Em 7 de agosto de 2006, o Brasil deu um passo importante contra a violência doméstica. Nascia a Lei Maria da Penha, que passou a reconhecer e combater agressões contra a mulher. A lei recebeu o nome de Maria da Penha Maia Fernandes, farmacêutica cearense que sobreviveu a duas tentativas de feminicídio do ex-marido e lutou por justiça por quase 20 anos.
O caso de Maria da Penha chegou à Comissão Interamericana de Direitos Humanos da OEA, que condenou o Brasil por negligência e omissão. A sentença exigia mecanismos eficazes para proteger as mulheres.
Foi esse episódio que motivou a criação da lei nº 11.340/2006, considerada uma das mais avançadas do mundo no combate à violência contra a mulher.
Avanços e atualizações ao longo dos anos
Desde sua aprovação, a lei passou por várias mudanças para ampliar sua eficácia. Medidas protetivas de urgência, novos crimes tipificados e o uso de tecnologia para denúncias e monitoramento de agressores são alguns dos destaques.
- 2006: Aprovada e sancionada, tipifica cinco tipos de violência contra a mulher: física, psicológica, sexual, patrimonial e moral. Também cria medidas protetivas urgentes, como afastamento do agressor.
- 2007: Estados começam a criar varas e promotorias especializadas. A lei começa a ser aplicada de forma efetiva.

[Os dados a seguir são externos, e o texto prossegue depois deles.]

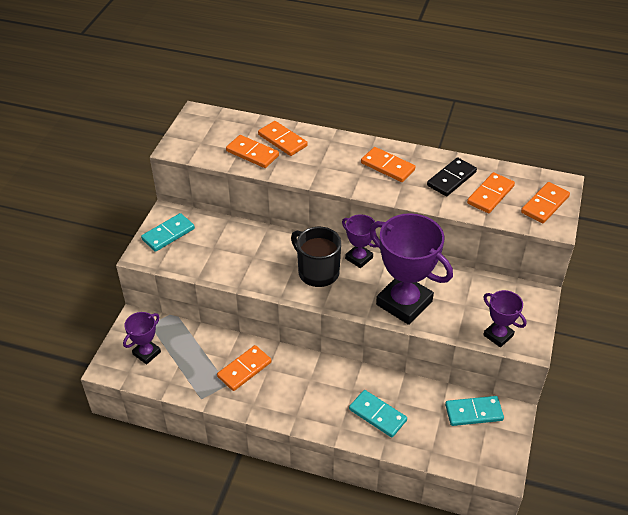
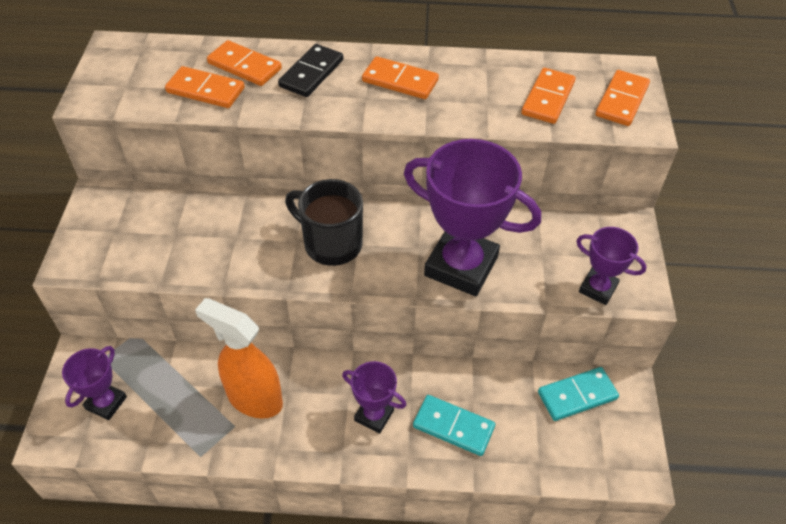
camera: 15 degrees left, 5 degrees up
(168, 234) = (104, 225): turquoise domino -> none
(244, 369) = (254, 398): orange domino -> orange spray bottle
(359, 258) = (383, 214): purple trophy -> purple trophy (374, 415)
(451, 179) = (490, 85): black domino -> black domino (311, 73)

- 2012: STF reconhece que a ação penal em casos de lesão corporal não depende mais da vontade da vítima. O Estado pode processar o agressor mesmo sem denúncia formal.
- 2013: A lei 12.845 determina atendimento prioritário e integral a vítimas de violência sexual em hospitais, sem necessidade de boletim de ocorrência.

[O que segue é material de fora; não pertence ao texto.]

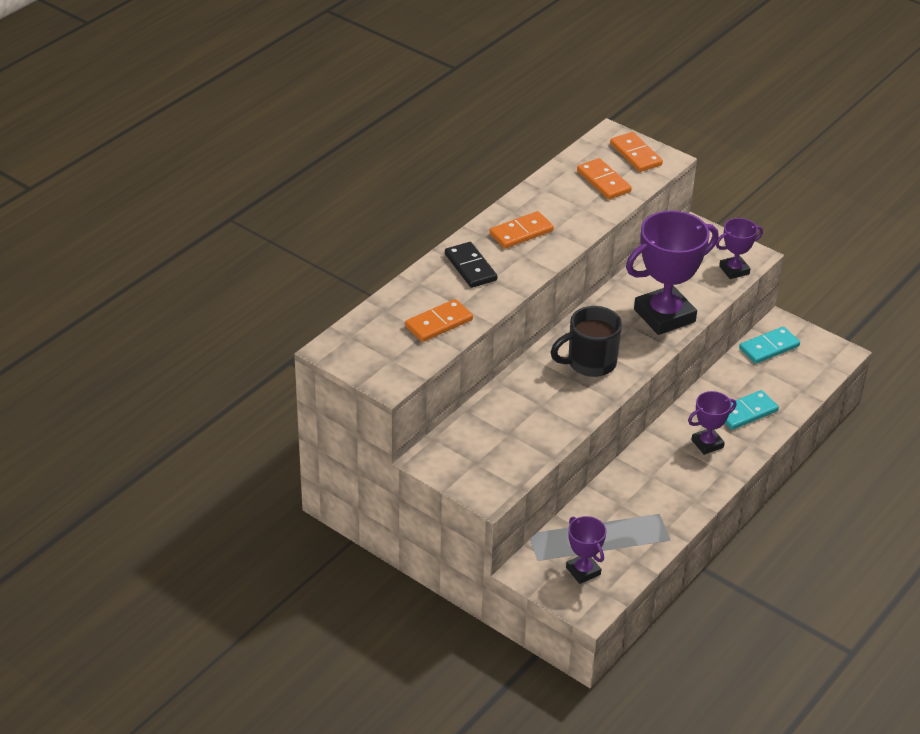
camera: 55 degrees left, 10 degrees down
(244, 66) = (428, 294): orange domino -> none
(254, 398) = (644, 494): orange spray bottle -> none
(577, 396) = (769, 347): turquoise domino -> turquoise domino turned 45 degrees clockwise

- 2015: Feminicídio é definido como crime hediondo. A lei 13.104 qualifica o homicídio por razões da condição de mulher, envolvendo violência doméstica e discriminação.
- 2019: Permissão para que delegados e policiais concedam medidas protetivas e apreendam armas em casos de risco iminente.

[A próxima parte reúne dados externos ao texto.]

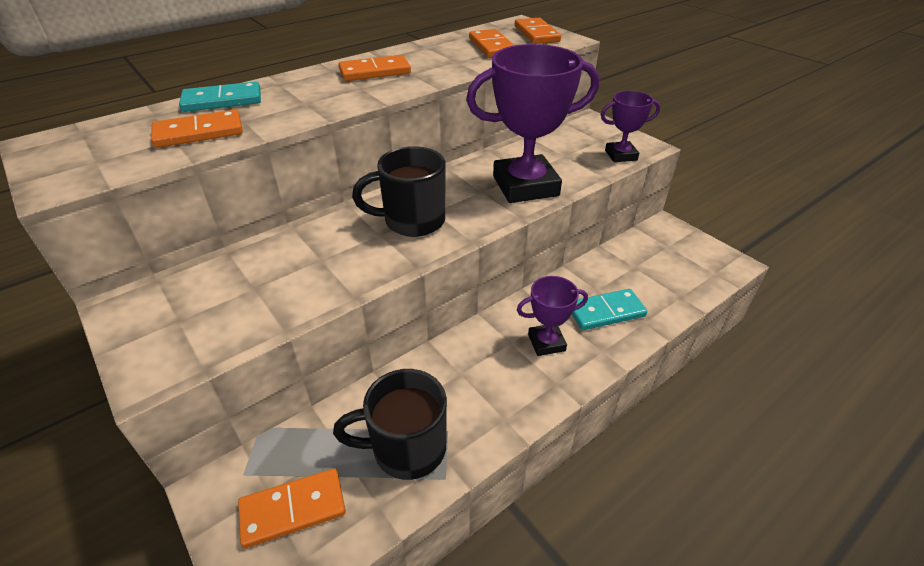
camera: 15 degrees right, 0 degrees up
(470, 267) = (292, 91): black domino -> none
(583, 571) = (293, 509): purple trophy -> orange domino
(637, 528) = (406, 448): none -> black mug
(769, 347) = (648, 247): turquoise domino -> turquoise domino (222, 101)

- 2020: Durante a pandemia, casos de violência doméstica aumentam. São ampliados canais digitais de denúncia e lançada a campanha “Sinal Vermelho”, para que mulheres peçam ajuda em farmácias e órgãos públicos.
- 2021: A lei 14.188 cria o crime de violência psicológica, incluindo perseguição e stalking, com pena de até dois anos.
- 2023: A lei 14.432 obriga o registro obrigatório de sinais de violência em atendimentos médicos, fortalecendo a rede de apoio.
- 2024: Estados adotam o app “Maria da Penha Virtual” para solicitar medidas protetivas online. O uso de tornozeleiras eletrônicas para agressores também cresce.
Desafios ainda presentes
Apesar dos avanços, a violência contra a mulher no Brasil segue preocupante. Em 2025, o Anuário de Segurança Pública registrou 1.492 feminicídios — quase quatro por dia. A maioria das vítimas era negra, jovem e morta dentro de casa. Em 97% dos casos, o agressor era homem, na maioria companheiro ou ex-companheiro.
Outro problema é a subnotificação. Muitas mulheres têm medo de denunciar ou desconhecem os canais disponíveis. Além disso, a dificuldade em obter provas é um entrave. Em 2024, apenas 9,8% das perícias sexológicas resultaram em laudo positivo, comprometendo a responsabilização dos agressores.